Why Teens Lie and What You Can Do to Curb It

Posted on May 10th, 2012, 0 Comments

The parents I work with (as well as those who’ve completed research surveys for nearly two decades) rank “honesty” as the trait they most want to see in their children. For parents, no other trait even comes close.

For the average teen, however, truth (or lack of it) is often simply a way to get to do what they want to do. In fact, according to researcher Nancy Darling, teens are much more likely to lie than to protest a rule.

So once our kids become teens, the dialogues around their requests – regardless of the closeness of our relationships with them – get a whole lot more complicated. And they use a variety of strategies to make the conversations complicated. For example …

Them: Ben is having some kids over Saturday night. Can I go?

Us: You know the rules. Will his parents be home during the party?

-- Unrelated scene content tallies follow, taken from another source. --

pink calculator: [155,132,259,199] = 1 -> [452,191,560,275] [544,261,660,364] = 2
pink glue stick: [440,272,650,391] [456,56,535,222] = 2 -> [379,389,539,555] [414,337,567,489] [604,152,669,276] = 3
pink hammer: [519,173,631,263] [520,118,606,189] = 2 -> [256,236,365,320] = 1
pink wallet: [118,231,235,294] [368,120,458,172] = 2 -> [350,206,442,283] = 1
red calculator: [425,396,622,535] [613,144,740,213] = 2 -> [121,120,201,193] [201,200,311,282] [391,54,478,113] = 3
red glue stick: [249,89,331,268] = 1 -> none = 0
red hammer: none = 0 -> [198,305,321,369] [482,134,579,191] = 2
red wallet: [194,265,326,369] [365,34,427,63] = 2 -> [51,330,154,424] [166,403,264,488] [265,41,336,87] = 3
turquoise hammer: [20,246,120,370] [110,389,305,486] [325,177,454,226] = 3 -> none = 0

Them (evading the question): I’m sure he wouldn’t be allowed to have kids over if his parents weren’t going to be home.

Or

Them: For sure. Both his mom and dad will be there (omitting the fact that they’ll be there for only part of the evening).

Or

Them (distorting the facts): Who said it’s a party? He’s just having a few kids over to hang out.

Or

Them (totally fabricating the facts): Yes! Of course, his parents will be there the whole time.

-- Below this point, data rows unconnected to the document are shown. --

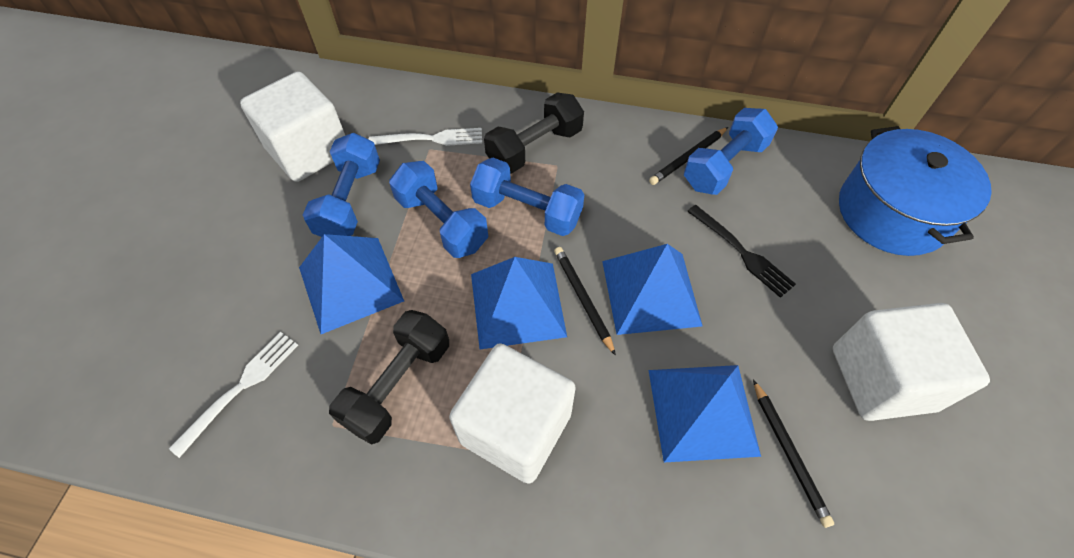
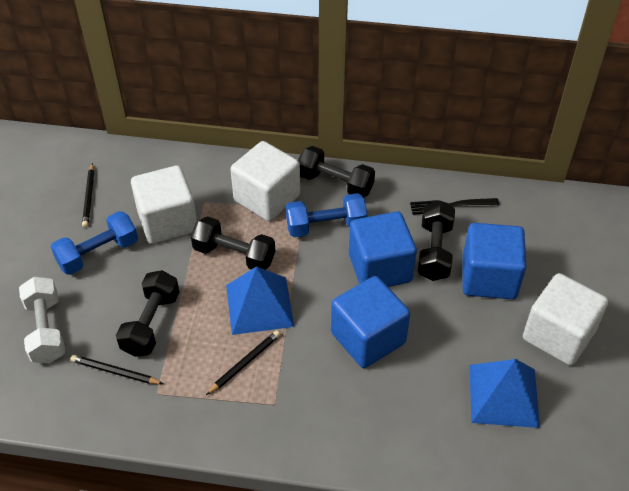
black dumbbell: [329,310,449,445] [484,93,584,174] = 2 -> [116,270,180,357] [191,216,275,270] [298,146,375,198] [418,201,455,281] = 4
blue cube: none = 0 -> [331,276,410,368] [349,211,417,287] [463,223,526,299] = 3
blue dumbbell: [303,133,380,237] [389,161,488,258] [470,158,584,236] [684,108,778,195] = 4 -> [51,211,138,275] [286,193,368,237] = 2
blue pot: [839,126,992,256] = 1 -> none = 0
blue pyramid: [299,234,404,334] [471,257,567,349] [602,244,703,335] [648,365,761,463] = 4 -> [226,266,294,335] [470,359,540,428] = 2
white dumbbell: none = 0 -> [19,277,65,363] = 1
white fork: [169,332,298,458] [369,128,482,146] = 2 -> none = 0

Most teens – in the spirit of growing up and making their own decisions as well as to protect us from what they feel is needless worry – feel compelled to withhold information and put certain things in the “none of your business” category.

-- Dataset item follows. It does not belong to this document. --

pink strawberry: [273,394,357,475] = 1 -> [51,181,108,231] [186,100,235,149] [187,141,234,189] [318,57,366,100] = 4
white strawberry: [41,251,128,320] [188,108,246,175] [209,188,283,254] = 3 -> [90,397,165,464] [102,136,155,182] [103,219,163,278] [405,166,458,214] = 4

Some parents respond by laying down the law with lots of lectures and warnings and way too many rules to adequately enforce. Other parents envision a tradeoff between strictness and staying informed. They think that the best way to encourage their kids to keep them in the loop (so they can help if needed) is to not set rules.

In reality, the parents who are most in the loop have strategies in place that teach their teens about the worth of honesty. These parents:

– Are clear about their values and have a few, unambiguous rules that are based on their values

– Are consistent about explaining, monitoring, and enforcing these rules

– Give their teens quite a bit of freedom to make their own decisions in other areas and gradually let their teens earn more freedom by being responsible and trustworthy.

This kind of parenting takes a lot of work. But the extra effort pays off. After all, the cornerstone of our relationship with our teens is trust. Trust is what keeps us from becoming nervous wrecks when they’re out of our sight. And when teens feel our trust, they are much less likely to do anything to jeopardize it.